--- Task material Enclosed Below ---

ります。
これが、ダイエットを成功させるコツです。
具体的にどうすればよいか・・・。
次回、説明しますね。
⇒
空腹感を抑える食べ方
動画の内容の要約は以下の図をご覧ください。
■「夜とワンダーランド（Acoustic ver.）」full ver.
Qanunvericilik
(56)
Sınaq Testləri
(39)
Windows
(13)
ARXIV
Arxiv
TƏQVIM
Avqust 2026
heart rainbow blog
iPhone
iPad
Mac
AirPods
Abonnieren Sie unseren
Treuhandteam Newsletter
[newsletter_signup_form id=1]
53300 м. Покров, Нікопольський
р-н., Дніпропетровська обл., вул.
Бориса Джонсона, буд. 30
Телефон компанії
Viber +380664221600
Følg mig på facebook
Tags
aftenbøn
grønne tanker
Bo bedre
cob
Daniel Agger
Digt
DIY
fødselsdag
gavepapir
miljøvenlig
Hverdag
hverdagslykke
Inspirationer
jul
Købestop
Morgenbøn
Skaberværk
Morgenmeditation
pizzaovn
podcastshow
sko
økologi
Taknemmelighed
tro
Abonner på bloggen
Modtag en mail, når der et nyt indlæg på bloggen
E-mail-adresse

--- End of Enclosed Task material ---
--- Task material Enclosed Below ---

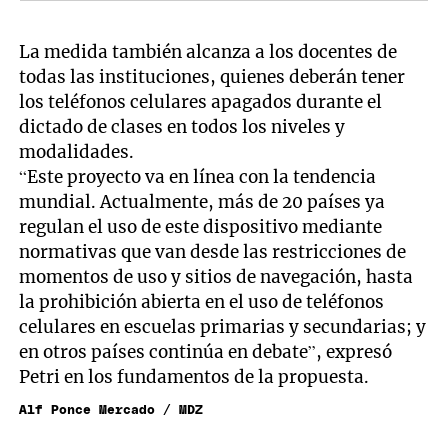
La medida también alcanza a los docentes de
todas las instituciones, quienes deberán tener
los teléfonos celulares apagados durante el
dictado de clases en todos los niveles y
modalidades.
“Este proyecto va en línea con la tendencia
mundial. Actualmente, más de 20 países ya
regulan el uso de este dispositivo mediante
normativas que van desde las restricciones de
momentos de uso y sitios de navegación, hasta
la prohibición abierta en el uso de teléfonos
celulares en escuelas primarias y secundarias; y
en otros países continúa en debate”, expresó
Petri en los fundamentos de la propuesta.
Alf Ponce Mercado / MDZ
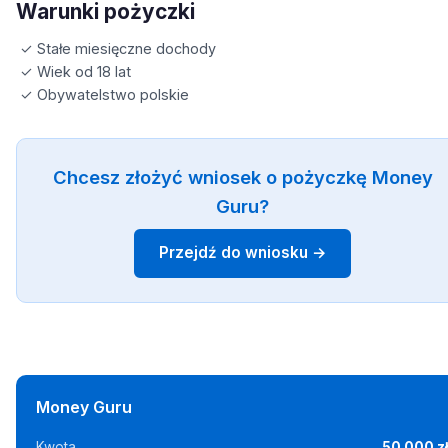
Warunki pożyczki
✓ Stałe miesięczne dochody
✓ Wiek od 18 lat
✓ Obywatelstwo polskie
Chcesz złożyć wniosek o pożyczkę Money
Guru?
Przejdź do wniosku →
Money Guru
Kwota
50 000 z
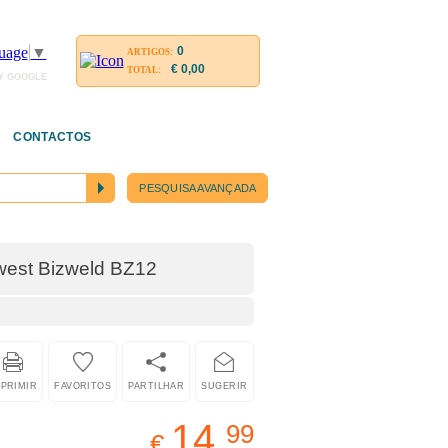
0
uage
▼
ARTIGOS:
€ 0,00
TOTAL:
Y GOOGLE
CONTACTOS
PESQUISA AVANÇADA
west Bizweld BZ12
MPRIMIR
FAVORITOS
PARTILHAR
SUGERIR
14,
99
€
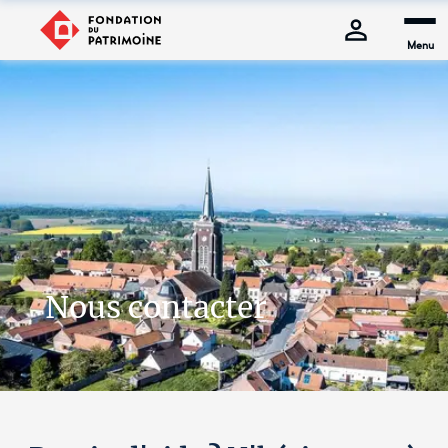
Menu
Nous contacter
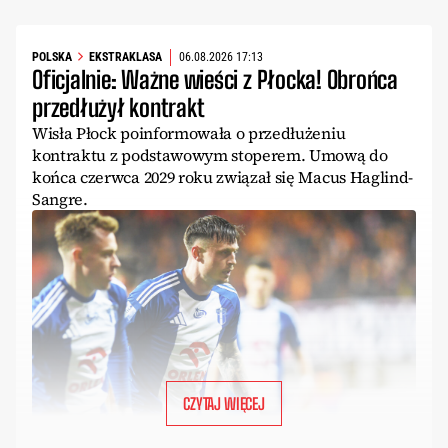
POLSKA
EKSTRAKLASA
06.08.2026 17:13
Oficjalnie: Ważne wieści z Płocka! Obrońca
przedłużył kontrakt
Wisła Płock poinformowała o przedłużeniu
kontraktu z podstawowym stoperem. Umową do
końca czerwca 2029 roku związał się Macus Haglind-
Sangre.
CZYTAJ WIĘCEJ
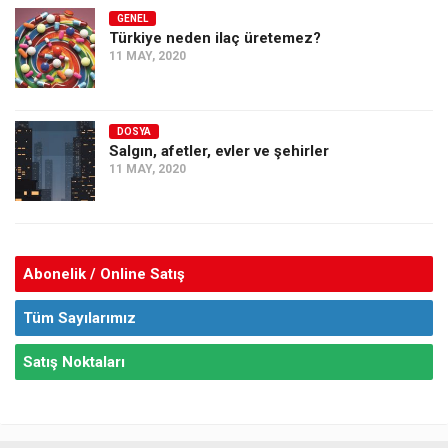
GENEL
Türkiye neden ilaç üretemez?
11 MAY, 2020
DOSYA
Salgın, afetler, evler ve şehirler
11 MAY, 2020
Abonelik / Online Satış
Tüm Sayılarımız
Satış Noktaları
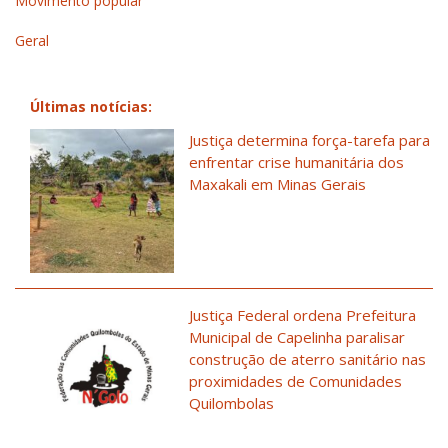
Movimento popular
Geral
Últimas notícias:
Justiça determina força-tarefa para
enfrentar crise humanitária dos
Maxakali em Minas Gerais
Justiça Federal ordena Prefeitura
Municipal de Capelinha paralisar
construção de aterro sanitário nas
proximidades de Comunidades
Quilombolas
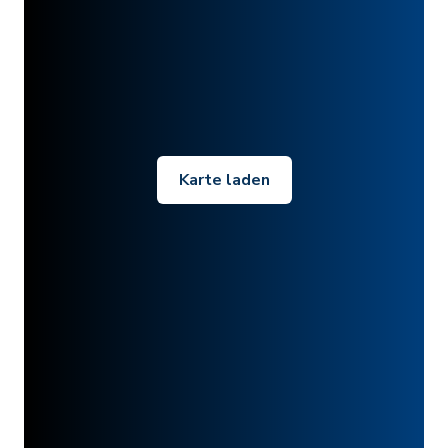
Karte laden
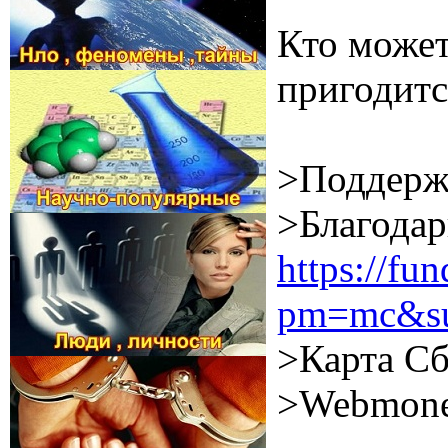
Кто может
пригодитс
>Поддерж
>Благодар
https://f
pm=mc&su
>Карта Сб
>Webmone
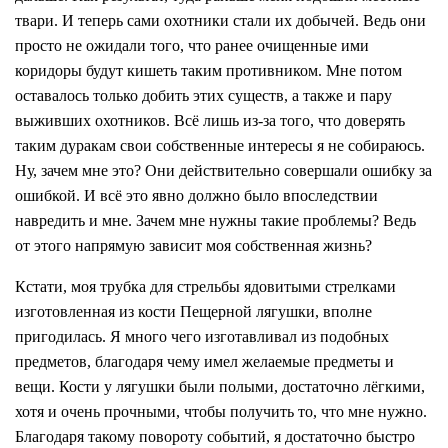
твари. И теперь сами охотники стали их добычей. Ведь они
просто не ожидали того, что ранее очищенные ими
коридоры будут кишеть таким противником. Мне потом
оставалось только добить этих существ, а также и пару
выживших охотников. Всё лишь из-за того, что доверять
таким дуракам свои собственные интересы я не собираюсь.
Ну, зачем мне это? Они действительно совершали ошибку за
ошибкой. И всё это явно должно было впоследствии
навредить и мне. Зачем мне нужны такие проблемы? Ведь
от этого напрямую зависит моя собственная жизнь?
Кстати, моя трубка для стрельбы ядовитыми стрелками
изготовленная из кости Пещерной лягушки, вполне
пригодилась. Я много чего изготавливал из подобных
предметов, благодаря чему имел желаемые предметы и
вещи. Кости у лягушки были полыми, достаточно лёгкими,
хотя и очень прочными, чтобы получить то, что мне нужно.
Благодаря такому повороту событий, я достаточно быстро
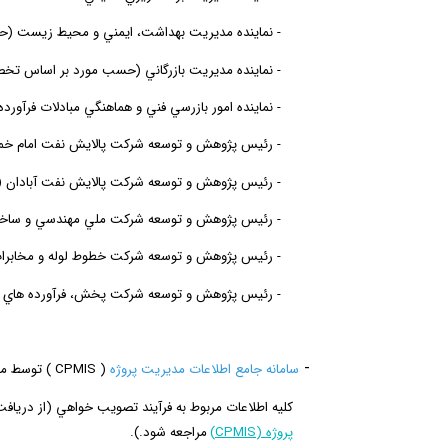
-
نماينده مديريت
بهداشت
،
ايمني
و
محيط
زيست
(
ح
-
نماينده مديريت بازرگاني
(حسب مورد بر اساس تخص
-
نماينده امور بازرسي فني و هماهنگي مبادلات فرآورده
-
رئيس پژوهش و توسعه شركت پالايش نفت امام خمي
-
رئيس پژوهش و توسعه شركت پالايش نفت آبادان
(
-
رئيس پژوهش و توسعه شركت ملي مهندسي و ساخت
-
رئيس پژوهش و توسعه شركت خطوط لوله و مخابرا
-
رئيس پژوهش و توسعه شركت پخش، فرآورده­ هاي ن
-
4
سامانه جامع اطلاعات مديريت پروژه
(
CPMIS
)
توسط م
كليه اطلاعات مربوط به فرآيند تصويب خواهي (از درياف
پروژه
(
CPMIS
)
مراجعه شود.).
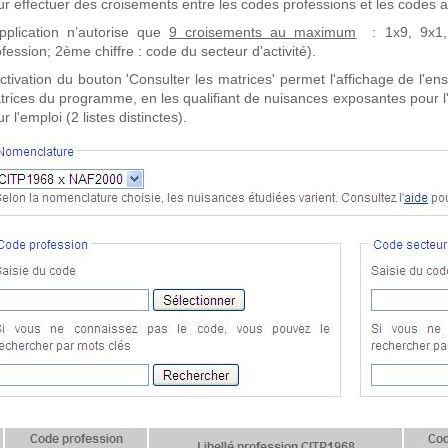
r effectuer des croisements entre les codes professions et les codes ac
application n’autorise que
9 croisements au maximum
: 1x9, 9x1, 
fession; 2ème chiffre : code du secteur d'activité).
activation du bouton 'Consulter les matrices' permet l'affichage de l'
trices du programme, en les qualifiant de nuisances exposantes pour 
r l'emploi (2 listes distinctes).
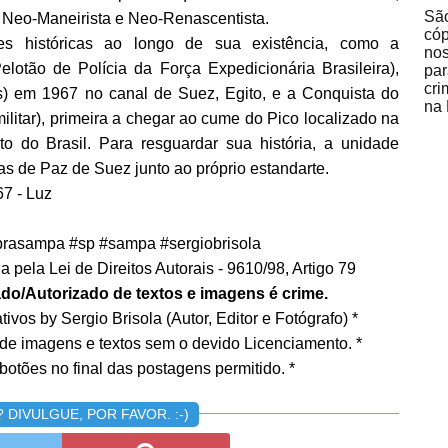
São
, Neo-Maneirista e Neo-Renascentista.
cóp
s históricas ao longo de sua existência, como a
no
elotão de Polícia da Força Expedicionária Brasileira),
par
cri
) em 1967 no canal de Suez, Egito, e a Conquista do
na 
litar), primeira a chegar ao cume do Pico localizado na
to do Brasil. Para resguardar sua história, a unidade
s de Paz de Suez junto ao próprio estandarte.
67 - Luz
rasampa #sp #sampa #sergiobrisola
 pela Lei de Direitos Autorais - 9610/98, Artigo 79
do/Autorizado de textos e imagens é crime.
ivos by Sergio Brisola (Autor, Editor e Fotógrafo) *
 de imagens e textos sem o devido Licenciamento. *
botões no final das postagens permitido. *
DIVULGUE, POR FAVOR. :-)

--- End of Enclosed Task material ---
--- Task material Enclosed Below ---

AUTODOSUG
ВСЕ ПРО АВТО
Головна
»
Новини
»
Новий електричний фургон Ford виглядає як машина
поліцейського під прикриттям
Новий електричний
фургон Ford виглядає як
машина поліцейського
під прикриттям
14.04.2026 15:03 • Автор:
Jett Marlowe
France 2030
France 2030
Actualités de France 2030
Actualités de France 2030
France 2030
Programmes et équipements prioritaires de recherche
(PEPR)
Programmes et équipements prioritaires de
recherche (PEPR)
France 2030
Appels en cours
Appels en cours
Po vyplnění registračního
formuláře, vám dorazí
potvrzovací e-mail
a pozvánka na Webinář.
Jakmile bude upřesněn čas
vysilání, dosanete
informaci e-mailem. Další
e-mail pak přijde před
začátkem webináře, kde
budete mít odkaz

--- End of Enclosed Task material ---

Copy out every line of the listing where the word "таким" occurs.

коридоры будут кишеть таким противником. Мне потом
таким дуракам свои собственные интересы я не собираюсь.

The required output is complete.